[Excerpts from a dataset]
----------
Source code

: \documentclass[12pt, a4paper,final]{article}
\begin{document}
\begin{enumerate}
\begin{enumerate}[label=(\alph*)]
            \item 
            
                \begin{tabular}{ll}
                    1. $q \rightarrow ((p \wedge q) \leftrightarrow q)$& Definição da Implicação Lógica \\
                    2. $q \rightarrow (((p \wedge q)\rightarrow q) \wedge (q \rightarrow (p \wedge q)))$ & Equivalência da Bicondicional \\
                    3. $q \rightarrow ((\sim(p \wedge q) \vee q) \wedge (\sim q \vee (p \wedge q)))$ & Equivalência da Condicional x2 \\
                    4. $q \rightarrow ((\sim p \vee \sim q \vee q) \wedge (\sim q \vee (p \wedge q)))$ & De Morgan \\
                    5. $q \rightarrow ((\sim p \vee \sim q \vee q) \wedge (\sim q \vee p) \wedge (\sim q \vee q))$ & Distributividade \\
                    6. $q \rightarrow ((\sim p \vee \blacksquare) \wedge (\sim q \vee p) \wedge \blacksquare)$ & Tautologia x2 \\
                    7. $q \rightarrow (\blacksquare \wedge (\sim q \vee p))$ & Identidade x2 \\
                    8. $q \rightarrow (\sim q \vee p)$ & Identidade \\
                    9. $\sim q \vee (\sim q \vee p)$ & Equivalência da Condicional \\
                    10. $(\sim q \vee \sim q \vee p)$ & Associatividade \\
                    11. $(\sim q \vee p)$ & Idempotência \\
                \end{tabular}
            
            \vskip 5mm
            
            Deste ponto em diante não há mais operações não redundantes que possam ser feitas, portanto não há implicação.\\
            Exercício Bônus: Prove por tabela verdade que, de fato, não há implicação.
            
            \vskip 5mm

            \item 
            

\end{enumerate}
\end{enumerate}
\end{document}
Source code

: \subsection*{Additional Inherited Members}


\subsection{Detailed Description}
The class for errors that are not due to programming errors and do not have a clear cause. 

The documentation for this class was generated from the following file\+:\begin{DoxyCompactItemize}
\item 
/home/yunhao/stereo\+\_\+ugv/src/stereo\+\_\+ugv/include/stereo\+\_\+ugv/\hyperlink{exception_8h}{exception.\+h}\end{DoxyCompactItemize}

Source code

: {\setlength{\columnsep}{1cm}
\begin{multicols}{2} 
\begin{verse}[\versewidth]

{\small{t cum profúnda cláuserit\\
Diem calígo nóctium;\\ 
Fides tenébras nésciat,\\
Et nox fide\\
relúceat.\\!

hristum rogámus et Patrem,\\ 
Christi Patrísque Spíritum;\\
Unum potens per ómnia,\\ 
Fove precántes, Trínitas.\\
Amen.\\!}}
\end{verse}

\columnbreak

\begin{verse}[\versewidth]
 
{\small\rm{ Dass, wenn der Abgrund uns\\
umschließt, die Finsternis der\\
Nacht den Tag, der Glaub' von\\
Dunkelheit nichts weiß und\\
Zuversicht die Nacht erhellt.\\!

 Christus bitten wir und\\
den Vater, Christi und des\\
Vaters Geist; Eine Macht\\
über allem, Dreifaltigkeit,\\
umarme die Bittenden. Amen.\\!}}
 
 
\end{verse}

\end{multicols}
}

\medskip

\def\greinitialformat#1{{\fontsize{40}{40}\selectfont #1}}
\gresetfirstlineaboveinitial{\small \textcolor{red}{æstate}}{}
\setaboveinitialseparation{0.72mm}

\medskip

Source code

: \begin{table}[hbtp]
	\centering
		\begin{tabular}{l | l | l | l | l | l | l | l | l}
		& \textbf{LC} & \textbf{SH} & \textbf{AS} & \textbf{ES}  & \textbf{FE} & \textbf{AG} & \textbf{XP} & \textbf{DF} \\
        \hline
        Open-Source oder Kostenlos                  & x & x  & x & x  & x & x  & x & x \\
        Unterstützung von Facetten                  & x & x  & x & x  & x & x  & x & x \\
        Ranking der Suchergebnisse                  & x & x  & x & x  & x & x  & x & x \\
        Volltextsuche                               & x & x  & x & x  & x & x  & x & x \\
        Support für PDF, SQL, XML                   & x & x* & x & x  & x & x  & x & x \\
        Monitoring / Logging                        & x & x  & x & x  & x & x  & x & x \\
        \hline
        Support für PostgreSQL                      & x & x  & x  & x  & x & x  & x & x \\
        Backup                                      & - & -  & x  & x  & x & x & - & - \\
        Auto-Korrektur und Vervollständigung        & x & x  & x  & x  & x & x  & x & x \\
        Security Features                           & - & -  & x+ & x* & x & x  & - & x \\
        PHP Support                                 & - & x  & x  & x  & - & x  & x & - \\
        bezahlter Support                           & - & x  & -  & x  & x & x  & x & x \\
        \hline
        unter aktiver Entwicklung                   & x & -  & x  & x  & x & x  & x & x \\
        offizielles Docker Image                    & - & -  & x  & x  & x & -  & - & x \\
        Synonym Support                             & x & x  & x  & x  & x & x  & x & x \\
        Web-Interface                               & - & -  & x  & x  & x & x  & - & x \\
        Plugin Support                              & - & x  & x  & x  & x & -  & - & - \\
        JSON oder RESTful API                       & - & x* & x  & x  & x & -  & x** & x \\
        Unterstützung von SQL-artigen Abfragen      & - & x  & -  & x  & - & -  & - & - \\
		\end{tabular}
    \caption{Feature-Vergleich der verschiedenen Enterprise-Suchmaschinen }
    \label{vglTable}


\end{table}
----------
[ACTIVITY]
Please write out all of the records above, character for character.

[TASK ANSWER]
Source code

: \documentclass[12pt, a4paper,final]{article}
\begin{document}
\begin{enumerate}
\begin{enumerate}[label=(\alph*)]
            \item 
            
                \begin{tabular}{ll}
                    1. $q \rightarrow ((p \wedge q) \leftrightarrow q)$& Definição da Implicação Lógica \\
                    2. $q \rightarrow (((p \wedge q)\rightarrow q) \wedge (q \rightarrow (p \wedge q)))$ & Equivalência da Bicondicional \\
                    3. $q \rightarrow ((\sim(p \wedge q) \vee q) \wedge (\sim q \vee (p \wedge q)))$ & Equivalência da Condicional x2 \\
                    4. $q \rightarrow ((\sim p \vee \sim q \vee q) \wedge (\sim q \vee (p \wedge q)))$ & De Morgan \\
                    5. $q \rightarrow ((\sim p \vee \sim q \vee q) \wedge (\sim q \vee p) \wedge (\sim q \vee q))$ & Distributividade \\
                    6. $q \rightarrow ((\sim p \vee \blacksquare) \wedge (\sim q \vee p) \wedge \blacksquare)$ & Tautologia x2 \\
                    7. $q \rightarrow (\blacksquare \wedge (\sim q \vee p))$ & Identidade x2 \\
                    8. $q \rightarrow (\sim q \vee p)$ & Identidade \\
                    9. $\sim q \vee (\sim q \vee p)$ & Equivalência da Condicional \\
                    10. $(\sim q \vee \sim q \vee p)$ & Associatividade \\
                    11. $(\sim q \vee p)$ & Idempotência \\
                \end{tabular}
            
            \vskip 5mm
            
            Deste ponto em diante não há mais operações não redundantes que possam ser feitas, portanto não há implicação.\\
            Exercício Bônus: Prove por tabela verdade que, de fato, não há implicação.
            
            \vskip 5mm

            \item 
            

\end{enumerate}
\end{enumerate}
\end{document}
Source code

: \subsection*{Additional Inherited Members}


\subsection{Detailed Description}
The class for errors that are not due to programming errors and do not have a clear cause. 

The documentation for this class was generated from the following file\+:\begin{DoxyCompactItemize}
\item 
/home/yunhao/stereo\+\_\+ugv/src/stereo\+\_\+ugv/include/stereo\+\_\+ugv/\hyperlink{exception_8h}{exception.\+h}\end{DoxyCompactItemize}

Source code

: {\setlength{\columnsep}{1cm}
\begin{multicols}{2} 
\begin{verse}[\versewidth]

{\small{t cum profúnda cláuserit\\
Diem calígo nóctium;\\ 
Fides tenébras nésciat,\\
Et nox fide\\
relúceat.\\!

hristum rogámus et Patrem,\\ 
Christi Patrísque Spíritum;\\
Unum potens per ómnia,\\ 
Fove precántes, Trínitas.\\
Amen.\\!}}
\end{verse}

\columnbreak

\begin{verse}[\versewidth]
 
{\small\rm{ Dass, wenn der Abgrund uns\\
umschließt, die Finsternis der\\
Nacht den Tag, der Glaub' von\\
Dunkelheit nichts weiß und\\
Zuversicht die Nacht erhellt.\\!

 Christus bitten wir und\\
den Vater, Christi und des\\
Vaters Geist; Eine Macht\\
über allem, Dreifaltigkeit,\\
umarme die Bittenden. Amen.\\!}}
 
 
\end{verse}

\end{multicols}
}

\medskip

\def\greinitialformat#1{{\fontsize{40}{40}\selectfont #1}}
\gresetfirstlineaboveinitial{\small \textcolor{red}{æstate}}{}
\setaboveinitialseparation{0.72mm}

\medskip

Source code

: \begin{table}[hbtp]
	\centering
		\begin{tabular}{l | l | l | l | l | l | l | l | l}
		& \textbf{LC} & \textbf{SH} & \textbf{AS} & \textbf{ES}  & \textbf{FE} & \textbf{AG} & \textbf{XP} & \textbf{DF} \\
        \hline
        Open-Source oder Kostenlos                  & x & x  & x & x  & x & x  & x & x \\
        Unterstützung von Facetten                  & x & x  & x & x  & x & x  & x & x \\
        Ranking der Suchergebnisse                  & x & x  & x & x  & x & x  & x & x \\
        Volltextsuche                               & x & x  & x & x  & x & x  & x & x \\
        Support für PDF, SQL, XML                   & x & x* & x & x  & x & x  & x & x \\
        Monitoring / Logging                        & x & x  & x & x  & x & x  & x & x \\
        \hline
        Support für PostgreSQL                      & x & x  & x  & x  & x & x  & x & x \\
        Backup                                      & - & -  & x  & x  & x & x & - & - \\
        Auto-Korrektur und Vervollständigung        & x & x  & x  & x  & x & x  & x & x \\
        Security Features                           & - & -  & x+ & x* & x & x  & - & x \\
        PHP Support                                 & - & x  & x  & x  & - & x  & x & - \\
        bezahlter Support                           & - & x  & -  & x  & x & x  & x & x \\
        \hline
        unter aktiver Entwicklung                   & x & -  & x  & x  & x & x  & x & x \\
        offizielles Docker Image                    & - & -  & x  & x  & x & -  & - & x \\
        Synonym Support                             & x & x  & x  & x  & x & x  & x & x \\
        Web-Interface                               & - & -  & x  & x  & x & x  & - & x \\
        Plugin Support                              & - & x  & x  & x  & x & -  & - & - \\
        JSON oder RESTful API                       & - & x* & x  & x  & x & -  & x** & x \\
        Unterstützung von SQL-artigen Abfragen      & - & x  & -  & x  & - & -  & - & - \\
		\end{tabular}
    \caption{Feature-Vergleich der verschiedenen Enterprise-Suchmaschinen }
    \label{vglTable}


\end{table}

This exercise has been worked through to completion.